Entretien avec Philippe, 55 ans
Pourquoi fais-tu zazen ?
Je fais zazen depuis deux ans. Quand j’ai commencé, je venais de surmonter une maladie grave et j’étais à la recherche de sens. Depuis mon enfance, j’étais plutôt orienté vers le Christianisme, comme beaucoup de gens sous nos latitudes Il y a deux ans, une amie m’a emmené à une sesshin, une retraite de méditation zen, et ce fut pour moi une expérience décisive. Depuis, je pratique régulièrement. Zazen fait partie intégrante de ma vie.
Pourquoi est-ce que c’était le bon moment pour commencer zazen ?
Je dirais que ma maladie a préparé le terrain pour la pratique de zazen. Le fait que cette maladie ait pu prendre une autre tournure m’a donné l’impression de commencer une nouvelle vie, et pour cela, zazen est un bon accompagnement.
Est-ce que la pratique de zazen t’a aidé à accepter ta maladie ?
Oui, absolument. Zazen m’aide à faire face à la perspective d’une éventuelle récidive de la maladie. Zazen m’aide à vivre plus « dans l’ici et maintenant », avec le moins de peurs possibles, malgré la rechute toujours éventuelle.
Est-ce que zazen a aussi une influence dans ta vie sociale, au travail par exemple, ou dans le quotidien avec ta famille ou avec tes amis ?
En plus de la pratique hebdomadaire au dojo, j’essaie de méditer chaque jour chez moi environ 30 minutes. Je remarque désormais une différence, dans ma façon par exemple d’interagir, de vivre avec les gens et de gérer les conflits. Je pense que, grâce à zazen, je vis les relations de façon plus consciente et en les appréciant davantage. Et de plus, j’ai plutôt tendance à être cérébral et à aborder beaucoup de choses avec le mental. Grâce à la pratique de zazen, j’arrive mieux, par exemple, à être plus spontané avec les autres et à plus suivre mon intuition.
Quels autres thèmes de vie sont pour toi touchés par zazen, par exemple quand tu penses à la grande crise de notre époque ?
J’ai une sorte de confiance fondamentale en la vie et cela depuis longtemps. Ceci fait que je peux, la plupart du temps, penser sans peur au futur. Cette confiance était peut-être avant transcendantale, mais elle est aujourd’hui plus ancrée dans le réel par zazen.
La crise actuelle, qui est très présente dans le nord de la France où je vis, c’est l’immigration. J’essaie d’aider dans mon entourage, par exemple en hébergeant ceux qui cherchent un logement, mais, en fait, cette cause était déjà importante pour moi avant de pratiquer zazen.

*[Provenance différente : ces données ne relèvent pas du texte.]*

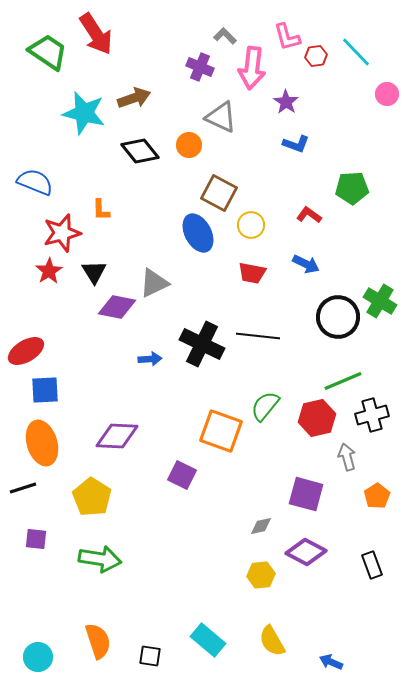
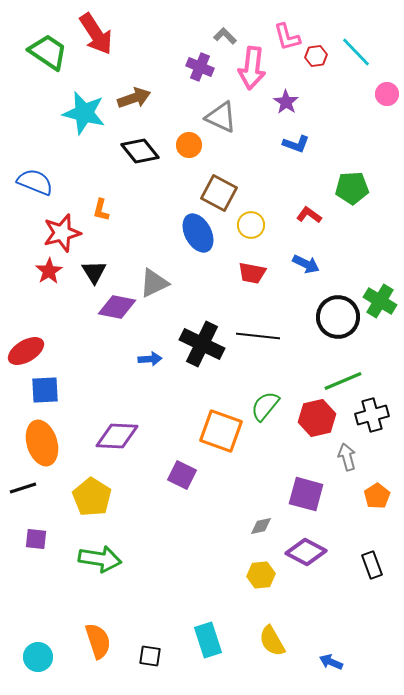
orange L-shape at (101, 210): rotated 15 degrees clockwise
cyan rectangle at (208, 640): rotated 32 degrees clockwise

Attends-tu quelque chose de particulier de ta pratique de zazen ?
J’attends que zazen continue de me porter dans la vie comme cela m’a porté jusqu’ici, comme une sorte de fil rouge qui me montre le chemin.
Jusqu’où ira mon engagement, on verra. J’ai, par exemple, commencé à m’entrainer à faire les points pour la couture d’un rakusu. Un rakusu prendra-t-il forme finalement ? On verra bien.
Enfant et adolescent, j‘étais très impliqué dans une communauté chrétienne, ce qui, je pense, me fait plutôt hésiter aujourd’hui à intégrer un nouveau cadre de pensée. Cela ne veut pas dire que j’ai l’impression d’être « enfermé dans un corset » par zazen. La question de la portée de mon engagement, d’aller jusqu’à une ordination par exemple, reste aujourd’hui ouverte pour moi.